Please give back, word for word, only the lines starting at the one containing "Более 20 тыс. запчастей от" and ending at the one containing "собственных складах." within the material below.
(Data listing)
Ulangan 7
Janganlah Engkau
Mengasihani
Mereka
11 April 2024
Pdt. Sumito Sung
(End Data listing)
(Data listing)
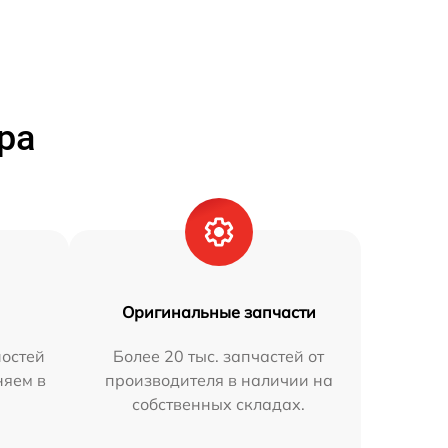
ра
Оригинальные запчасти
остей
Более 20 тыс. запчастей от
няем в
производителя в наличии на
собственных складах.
(End Data listing)
* [Task answer]:
Более 20 тыс. запчастей от
няем в
производителя в наличии на
собственных складах.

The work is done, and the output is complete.